Proposed Foreclosure Plan May Cause Double Jeopardy
December 12th, 2007
There was further criticism of the plan proposed by President Bush to help stem the flow of foreclosures in the country. As is commonly known, one of the main causes of foreclosures in the country are defaults on predatory or sub-prime loans by home owners who are unable to meet their monthly mortgage payments.
President Bush plans to reduce foreclosures by freezing the interest rates on many of these sub-prime loans through 2010, thereby insulating the borrowers of these loans from any increase in interest rates. CreditSights Inc. has reported that this measure is likely to cause damage to home owners as well as bond owners.
People who have invested in securities which put most of their money into residential mortgages will revisit their valuations in these securities as this move is likely to curb their potential profits for the next few quarters. Also, according to the report, losses due to these frozen interest payments are not going to be offset by lower foreclosure figures.
The subsequent credit crunch in the mortgage market is going to hurt home owners as well.
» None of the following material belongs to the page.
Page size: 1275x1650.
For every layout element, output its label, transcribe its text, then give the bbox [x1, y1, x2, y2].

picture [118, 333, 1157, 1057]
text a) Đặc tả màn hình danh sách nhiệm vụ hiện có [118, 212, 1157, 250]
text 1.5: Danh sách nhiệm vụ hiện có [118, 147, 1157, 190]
According to the Mortgage Bankers Association, the announcement of this plan was preceded by a record number of Americans falling behind on their monthly mortgage payments, making it a two decade high. Around 1.2 million home owners are expected to borrow or take loan refinancing or make changes to their existing loan structure.
According to a report called “Robbing Peter to Pay Peter — Subprime Loan Modification Revisited”, which was published recently by the New York-based popular bond research firm said “Many of the people the modification plan is supposed to benefit — whether directly of indirectly — may be the same people the plan eventually hurts”.
This analysis by Creditsights Inc. was based on a selection of loans which had an average teaser rate of around 6 percent for the 30 year mortgage sold last year in 2006, which have slowly reset to around 9 percent this year. The analysts assume that there would be a 20 percent foreclosure rate if 50 percent of these loans were frozen, and a 30 percent foreclosure rate if they were all reset to 9 percent.
People who have invested in mortgage based securities and bonds will be hit due to losses, ratings cuts, and increased political risk due to the upcoming elections. Many of these are pension funds, state authorities, insurance companies, and other municipal authorities and institutions. This will in turn have a cascading effect on the people who are directly dependant on these organizations like pensioners, life insurance policy holders, etc. All in all, not a pretty picture.